(GIVEN EXERCISE) Format the listing below as a two-column CSV with the headers field and value. Each labeled line becomes one row, with both fields quoted and any line breaks replaced by spaces; leave out the pictures.

(DATASET RECORDS)

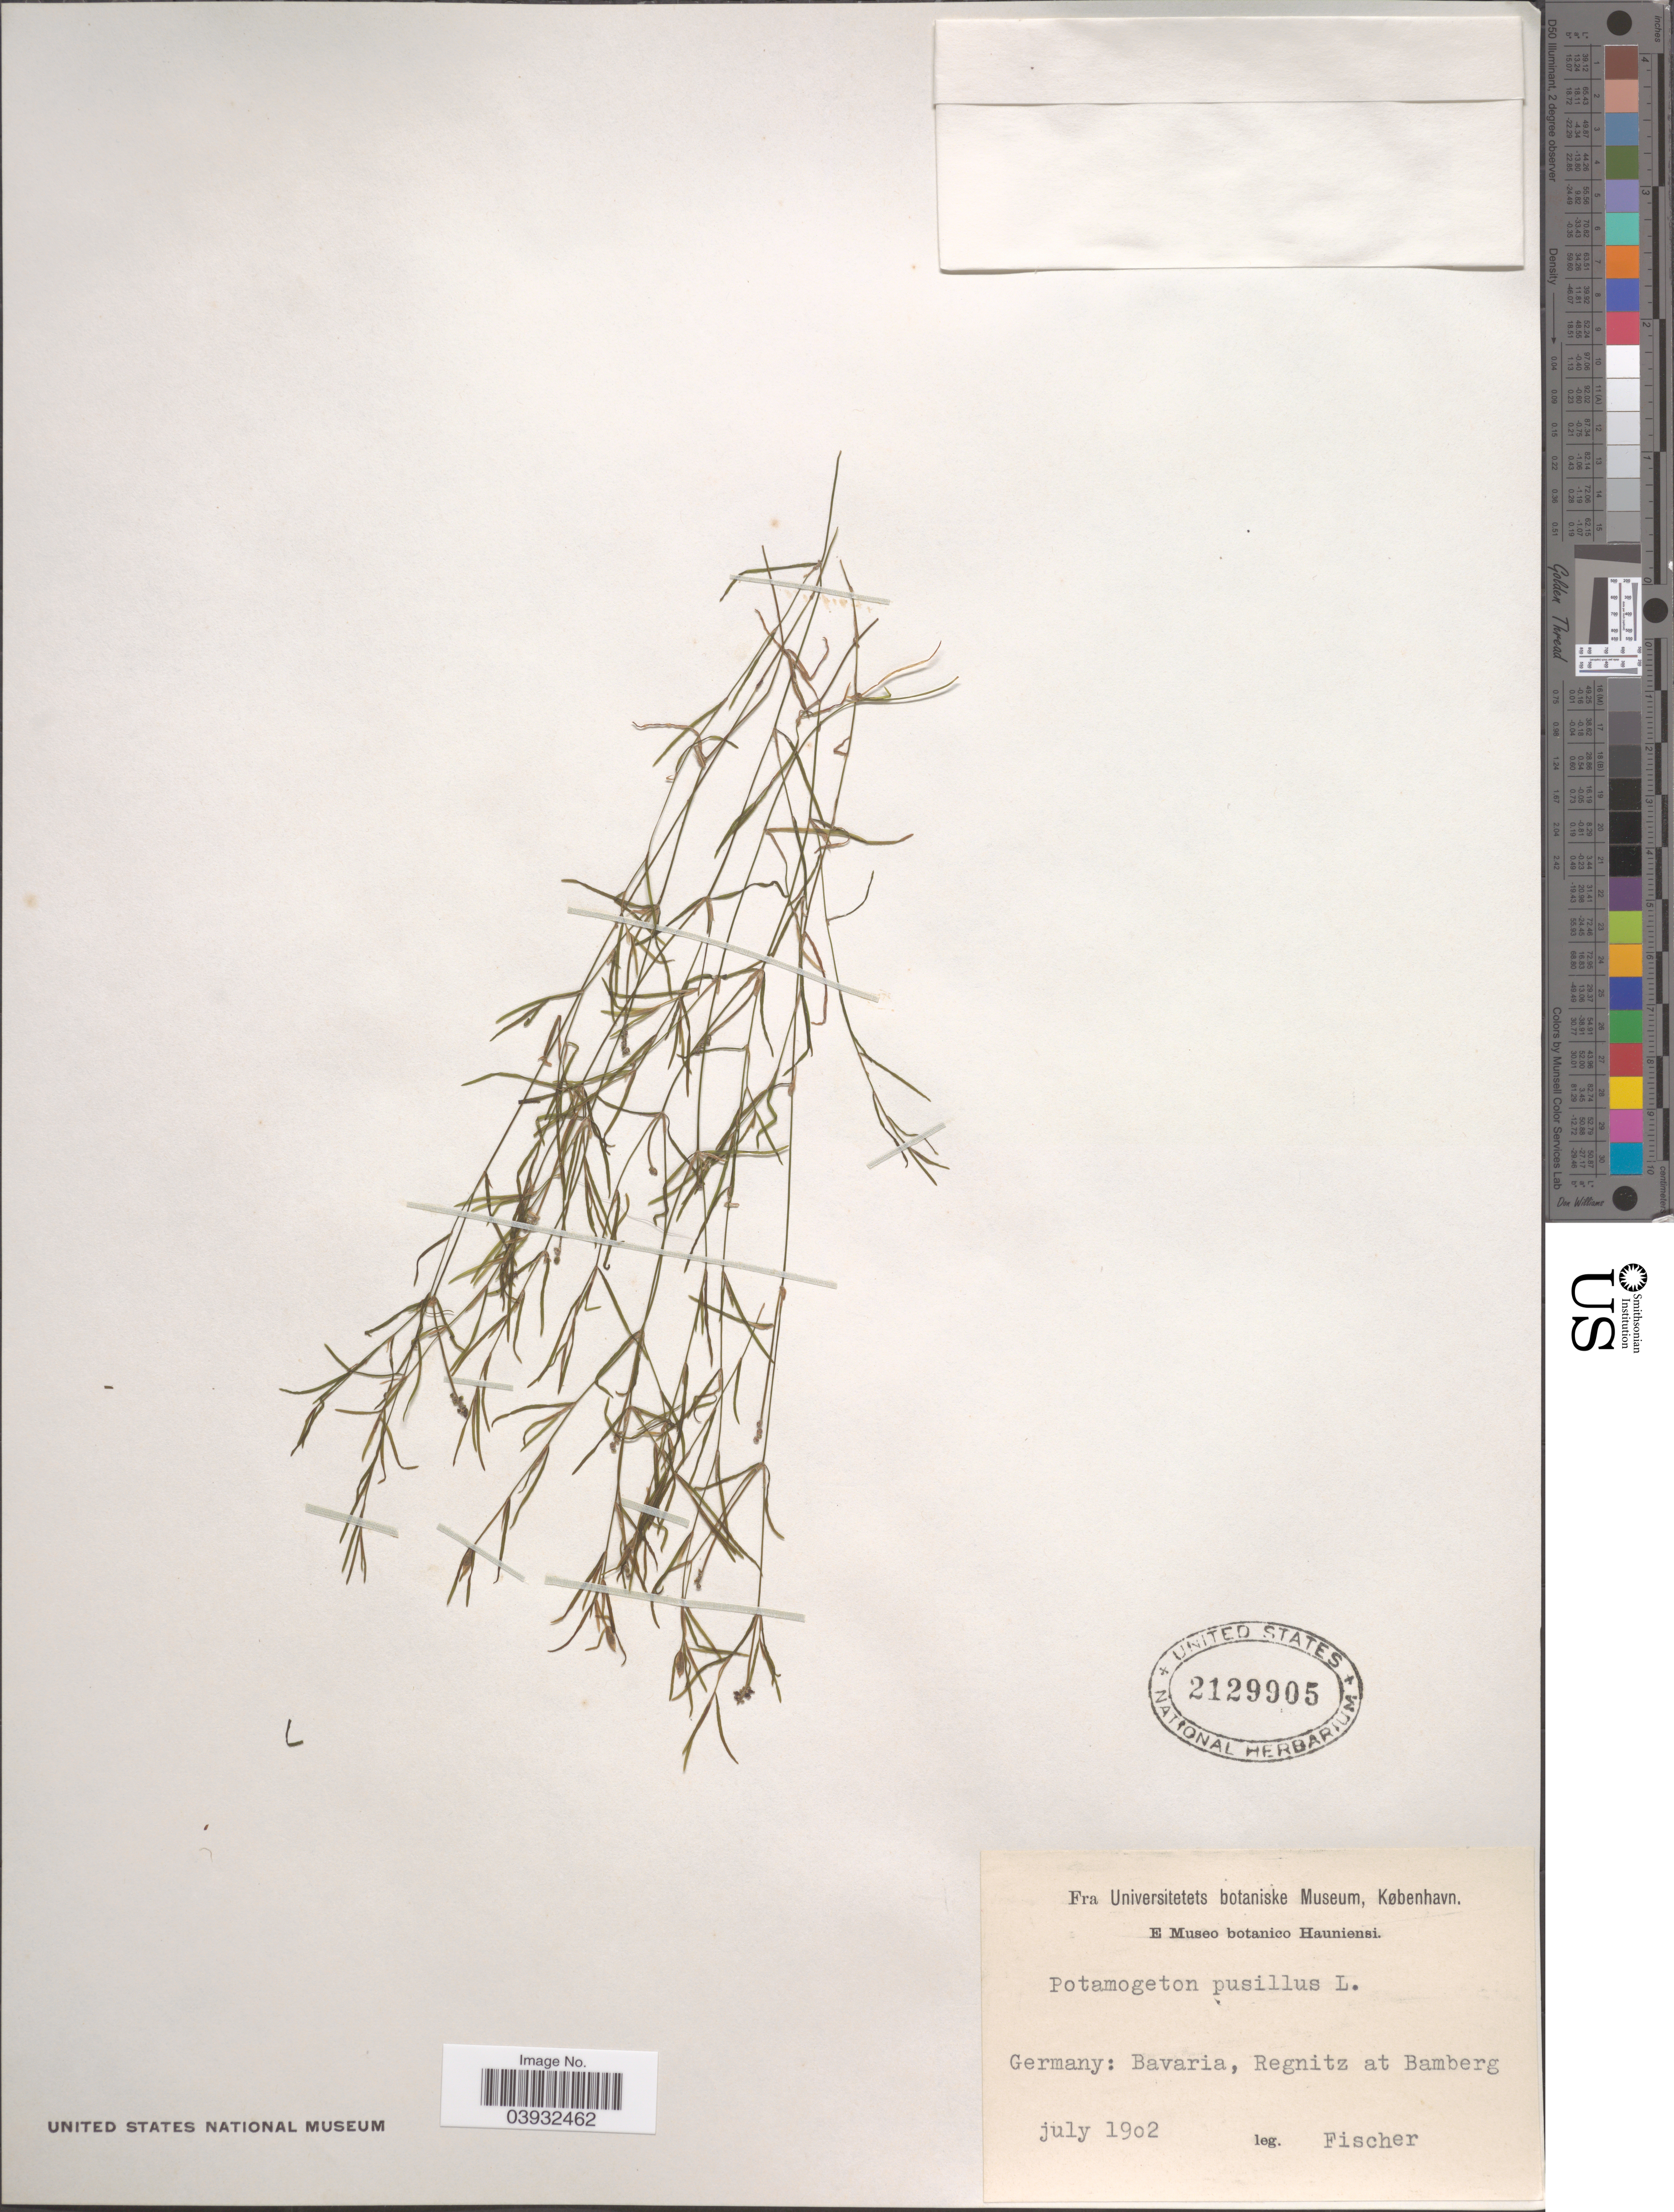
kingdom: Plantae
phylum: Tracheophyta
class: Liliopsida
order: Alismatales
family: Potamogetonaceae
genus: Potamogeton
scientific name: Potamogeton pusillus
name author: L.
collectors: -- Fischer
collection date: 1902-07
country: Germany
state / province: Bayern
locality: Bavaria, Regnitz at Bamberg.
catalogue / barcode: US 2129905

(WRITTEN ANSWER)
field,value
"kingdom:","Plantae"
"phylum:","Tracheophyta"
"class:","Liliopsida"
"order:","Alismatales"
"family:","Potamogetonaceae"
"genus:","Potamogeton"
"scientific name:","Potamogeton pusillus"
"name author:","L."
"collectors:","-- Fischer"
"collection date:","1902-07"
"country:","Germany"
"state / province:","Bayern"
"locality:","Bavaria, Regnitz at Bamberg."
"catalogue / barcode:","US 2129905"